- [Data provided]
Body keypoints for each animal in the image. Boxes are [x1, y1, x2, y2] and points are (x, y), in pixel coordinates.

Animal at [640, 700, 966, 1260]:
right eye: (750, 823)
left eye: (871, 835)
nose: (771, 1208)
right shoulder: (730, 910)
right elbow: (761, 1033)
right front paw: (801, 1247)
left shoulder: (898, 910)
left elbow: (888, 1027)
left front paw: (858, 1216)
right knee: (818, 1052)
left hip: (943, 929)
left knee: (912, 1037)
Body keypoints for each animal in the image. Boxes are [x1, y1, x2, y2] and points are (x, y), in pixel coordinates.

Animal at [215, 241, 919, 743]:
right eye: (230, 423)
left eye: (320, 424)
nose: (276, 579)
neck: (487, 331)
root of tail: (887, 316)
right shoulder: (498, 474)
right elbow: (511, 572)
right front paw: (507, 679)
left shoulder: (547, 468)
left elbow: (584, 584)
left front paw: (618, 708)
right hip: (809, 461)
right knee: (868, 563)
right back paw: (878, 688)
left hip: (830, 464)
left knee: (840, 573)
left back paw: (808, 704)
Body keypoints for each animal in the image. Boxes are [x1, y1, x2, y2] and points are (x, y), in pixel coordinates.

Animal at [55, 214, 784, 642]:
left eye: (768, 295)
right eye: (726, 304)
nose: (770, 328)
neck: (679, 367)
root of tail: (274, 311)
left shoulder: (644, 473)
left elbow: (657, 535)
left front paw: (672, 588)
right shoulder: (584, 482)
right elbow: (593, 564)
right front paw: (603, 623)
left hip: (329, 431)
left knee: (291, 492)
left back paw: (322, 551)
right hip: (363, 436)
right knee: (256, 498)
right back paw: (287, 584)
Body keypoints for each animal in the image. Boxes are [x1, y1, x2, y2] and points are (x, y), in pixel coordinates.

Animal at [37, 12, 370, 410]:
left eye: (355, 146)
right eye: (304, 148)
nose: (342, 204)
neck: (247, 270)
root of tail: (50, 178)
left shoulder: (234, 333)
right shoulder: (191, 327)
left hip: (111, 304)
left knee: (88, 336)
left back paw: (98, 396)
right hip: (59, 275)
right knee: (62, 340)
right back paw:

- [Task goal] Starting with the first line of the entries and ending with the line that has "left knee: (291, 492)", copy each line exactly and add nothing.

- [Reply to the exercise]
Body keypoints for each animal in the image. Boxes are [x1, y1, x2, y2] and points are (x, y), in pixel coordinates.

Animal at [640, 700, 966, 1260]:
right eye: (750, 823)
left eye: (871, 835)
nose: (771, 1208)
right shoulder: (730, 910)
right elbow: (761, 1033)
right front paw: (801, 1247)
left shoulder: (898, 910)
left elbow: (888, 1027)
left front paw: (858, 1216)
right knee: (818, 1052)
left hip: (943, 929)
left knee: (912, 1037)
Body keypoints for each animal in the image. Boxes are [x1, y1, x2, y2] and points are (x, y), in pixel coordinates.

Animal at [215, 241, 919, 743]:
right eye: (230, 423)
left eye: (320, 424)
nose: (276, 579)
neck: (487, 331)
root of tail: (887, 316)
right shoulder: (498, 474)
right elbow: (511, 572)
right front paw: (507, 679)
left shoulder: (547, 468)
left elbow: (584, 584)
left front paw: (618, 708)
right hip: (809, 461)
right knee: (868, 563)
right back paw: (878, 688)
left hip: (830, 464)
left knee: (840, 573)
left back paw: (808, 704)
Body keypoints for each animal in the image. Boxes are [x1, y1, x2, y2] and points are (x, y), in pixel coordinates.

Animal at [55, 214, 784, 642]:
left eye: (768, 295)
right eye: (726, 304)
nose: (770, 328)
neck: (679, 367)
root of tail: (274, 311)
left shoulder: (644, 473)
left elbow: (657, 535)
left front paw: (672, 588)
right shoulder: (584, 482)
right elbow: (593, 564)
right front paw: (603, 623)
left hip: (329, 431)
left knee: (291, 492)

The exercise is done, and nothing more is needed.